▶ **Data for this exercise**
=== Begin Enclosure ===

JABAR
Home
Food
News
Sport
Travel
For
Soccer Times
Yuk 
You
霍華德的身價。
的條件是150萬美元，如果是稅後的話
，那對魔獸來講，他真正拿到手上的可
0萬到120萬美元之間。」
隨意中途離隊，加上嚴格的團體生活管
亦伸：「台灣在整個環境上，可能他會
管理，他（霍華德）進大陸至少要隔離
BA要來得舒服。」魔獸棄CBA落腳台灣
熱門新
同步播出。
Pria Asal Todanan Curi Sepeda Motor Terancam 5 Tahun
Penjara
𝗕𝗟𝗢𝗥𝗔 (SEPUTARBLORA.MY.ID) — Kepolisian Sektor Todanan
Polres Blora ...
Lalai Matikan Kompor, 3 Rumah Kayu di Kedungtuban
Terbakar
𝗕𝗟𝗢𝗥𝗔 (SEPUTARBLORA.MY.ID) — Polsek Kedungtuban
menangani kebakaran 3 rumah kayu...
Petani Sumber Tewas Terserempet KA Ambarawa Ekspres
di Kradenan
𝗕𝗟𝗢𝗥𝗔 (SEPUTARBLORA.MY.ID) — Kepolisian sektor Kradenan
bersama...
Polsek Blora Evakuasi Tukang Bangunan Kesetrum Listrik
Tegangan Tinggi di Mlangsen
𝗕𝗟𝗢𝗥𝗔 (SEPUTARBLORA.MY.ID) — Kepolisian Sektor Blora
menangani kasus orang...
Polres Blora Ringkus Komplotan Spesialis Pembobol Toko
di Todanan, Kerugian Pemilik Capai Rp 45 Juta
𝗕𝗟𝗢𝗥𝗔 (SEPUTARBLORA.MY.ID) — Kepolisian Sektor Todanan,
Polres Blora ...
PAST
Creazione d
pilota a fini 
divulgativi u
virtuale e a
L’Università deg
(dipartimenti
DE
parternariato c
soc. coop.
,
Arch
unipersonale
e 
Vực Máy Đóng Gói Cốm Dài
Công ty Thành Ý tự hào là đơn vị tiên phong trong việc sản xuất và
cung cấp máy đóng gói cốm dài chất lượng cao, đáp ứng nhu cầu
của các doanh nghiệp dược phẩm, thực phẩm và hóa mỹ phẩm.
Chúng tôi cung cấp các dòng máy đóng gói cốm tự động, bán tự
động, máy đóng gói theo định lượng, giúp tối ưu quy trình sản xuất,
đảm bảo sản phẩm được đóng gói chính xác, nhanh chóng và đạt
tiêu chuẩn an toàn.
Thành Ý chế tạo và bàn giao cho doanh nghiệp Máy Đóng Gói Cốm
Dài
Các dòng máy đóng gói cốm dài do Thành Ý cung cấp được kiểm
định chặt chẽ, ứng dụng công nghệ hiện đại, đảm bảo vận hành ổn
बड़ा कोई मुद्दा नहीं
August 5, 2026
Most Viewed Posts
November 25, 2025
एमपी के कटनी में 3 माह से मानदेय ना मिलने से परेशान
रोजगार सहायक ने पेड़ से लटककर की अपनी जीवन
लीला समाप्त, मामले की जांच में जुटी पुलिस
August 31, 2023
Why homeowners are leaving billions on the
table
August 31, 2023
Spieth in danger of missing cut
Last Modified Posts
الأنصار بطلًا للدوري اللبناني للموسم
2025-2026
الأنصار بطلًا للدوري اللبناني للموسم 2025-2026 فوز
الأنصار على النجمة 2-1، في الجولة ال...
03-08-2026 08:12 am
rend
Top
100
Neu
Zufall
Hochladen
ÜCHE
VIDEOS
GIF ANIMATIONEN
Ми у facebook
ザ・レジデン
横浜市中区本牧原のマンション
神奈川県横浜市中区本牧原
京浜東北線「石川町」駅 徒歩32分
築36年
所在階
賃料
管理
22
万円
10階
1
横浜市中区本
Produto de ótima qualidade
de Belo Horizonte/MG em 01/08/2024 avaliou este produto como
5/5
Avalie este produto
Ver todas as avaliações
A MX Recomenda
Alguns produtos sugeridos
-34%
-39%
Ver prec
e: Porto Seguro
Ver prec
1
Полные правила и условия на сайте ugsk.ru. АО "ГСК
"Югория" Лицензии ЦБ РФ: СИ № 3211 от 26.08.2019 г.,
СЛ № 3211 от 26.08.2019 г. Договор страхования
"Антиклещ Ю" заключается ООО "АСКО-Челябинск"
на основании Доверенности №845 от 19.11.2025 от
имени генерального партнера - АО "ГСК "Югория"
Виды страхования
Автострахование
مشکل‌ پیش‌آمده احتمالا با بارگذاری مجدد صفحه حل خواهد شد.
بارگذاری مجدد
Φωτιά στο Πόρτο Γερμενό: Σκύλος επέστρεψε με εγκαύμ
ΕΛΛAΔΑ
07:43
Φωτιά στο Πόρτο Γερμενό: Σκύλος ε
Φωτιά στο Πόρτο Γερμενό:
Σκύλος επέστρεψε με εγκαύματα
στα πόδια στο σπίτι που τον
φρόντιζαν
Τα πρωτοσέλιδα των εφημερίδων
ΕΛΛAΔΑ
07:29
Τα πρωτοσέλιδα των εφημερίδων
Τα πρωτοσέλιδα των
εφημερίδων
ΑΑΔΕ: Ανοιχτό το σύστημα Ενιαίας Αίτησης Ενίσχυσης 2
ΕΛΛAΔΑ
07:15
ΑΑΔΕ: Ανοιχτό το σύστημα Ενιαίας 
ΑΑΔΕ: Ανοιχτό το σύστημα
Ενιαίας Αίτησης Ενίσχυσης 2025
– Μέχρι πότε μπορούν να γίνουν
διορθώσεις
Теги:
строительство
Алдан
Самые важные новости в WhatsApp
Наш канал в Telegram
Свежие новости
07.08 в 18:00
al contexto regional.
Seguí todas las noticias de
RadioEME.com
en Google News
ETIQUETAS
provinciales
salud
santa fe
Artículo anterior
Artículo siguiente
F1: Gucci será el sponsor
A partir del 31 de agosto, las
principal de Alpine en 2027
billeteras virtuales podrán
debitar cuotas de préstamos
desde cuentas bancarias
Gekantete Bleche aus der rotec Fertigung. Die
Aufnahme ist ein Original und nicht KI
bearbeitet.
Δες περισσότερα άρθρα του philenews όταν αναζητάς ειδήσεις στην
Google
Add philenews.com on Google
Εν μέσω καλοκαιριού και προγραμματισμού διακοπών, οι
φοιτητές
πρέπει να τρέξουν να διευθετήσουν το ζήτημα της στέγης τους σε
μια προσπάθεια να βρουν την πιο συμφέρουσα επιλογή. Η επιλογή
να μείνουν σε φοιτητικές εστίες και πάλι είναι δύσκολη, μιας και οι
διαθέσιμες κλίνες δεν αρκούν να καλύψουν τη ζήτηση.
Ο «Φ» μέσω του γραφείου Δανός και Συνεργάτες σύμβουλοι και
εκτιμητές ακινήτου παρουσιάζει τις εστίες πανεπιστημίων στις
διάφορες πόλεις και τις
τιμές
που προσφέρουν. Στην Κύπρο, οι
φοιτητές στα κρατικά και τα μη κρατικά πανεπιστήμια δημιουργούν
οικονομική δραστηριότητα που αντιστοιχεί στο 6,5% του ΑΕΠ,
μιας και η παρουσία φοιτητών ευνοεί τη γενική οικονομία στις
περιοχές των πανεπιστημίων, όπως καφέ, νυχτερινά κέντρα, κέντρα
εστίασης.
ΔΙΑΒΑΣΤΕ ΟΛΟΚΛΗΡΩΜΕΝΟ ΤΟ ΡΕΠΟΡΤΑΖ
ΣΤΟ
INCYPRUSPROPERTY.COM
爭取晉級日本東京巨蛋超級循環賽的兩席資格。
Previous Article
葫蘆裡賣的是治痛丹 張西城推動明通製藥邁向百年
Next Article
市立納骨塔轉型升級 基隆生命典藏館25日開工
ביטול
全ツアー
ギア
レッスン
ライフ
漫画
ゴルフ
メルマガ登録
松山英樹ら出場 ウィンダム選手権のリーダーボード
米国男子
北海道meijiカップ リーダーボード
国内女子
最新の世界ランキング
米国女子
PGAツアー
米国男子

=== End Enclosure ===

▶ **Work request**
Can you extract every line from the start of the material up to and including the line that contains "Petani Sumber Tewas", reproducing each one verbatim?

▶ **Answer for the task**
JABAR
Home
Food
News
Sport
Travel
For
Soccer Times
Yuk 
You
霍華德的身價。
的條件是150萬美元，如果是稅後的話
，那對魔獸來講，他真正拿到手上的可
0萬到120萬美元之間。」
隨意中途離隊，加上嚴格的團體生活管
亦伸：「台灣在整個環境上，可能他會
管理，他（霍華德）進大陸至少要隔離
BA要來得舒服。」魔獸棄CBA落腳台灣
熱門新
同步播出。
Pria Asal Todanan Curi Sepeda Motor Terancam 5 Tahun
Penjara
𝗕𝗟𝗢𝗥𝗔 (SEPUTARBLORA.MY.ID) — Kepolisian Sektor Todanan
Polres Blora ...
Lalai Matikan Kompor, 3 Rumah Kayu di Kedungtuban
Terbakar
𝗕𝗟𝗢𝗥𝗔 (SEPUTARBLORA.MY.ID) — Polsek Kedungtuban
menangani kebakaran 3 rumah kayu...
Petani Sumber Tewas Terserempet KA Ambarawa Ekspres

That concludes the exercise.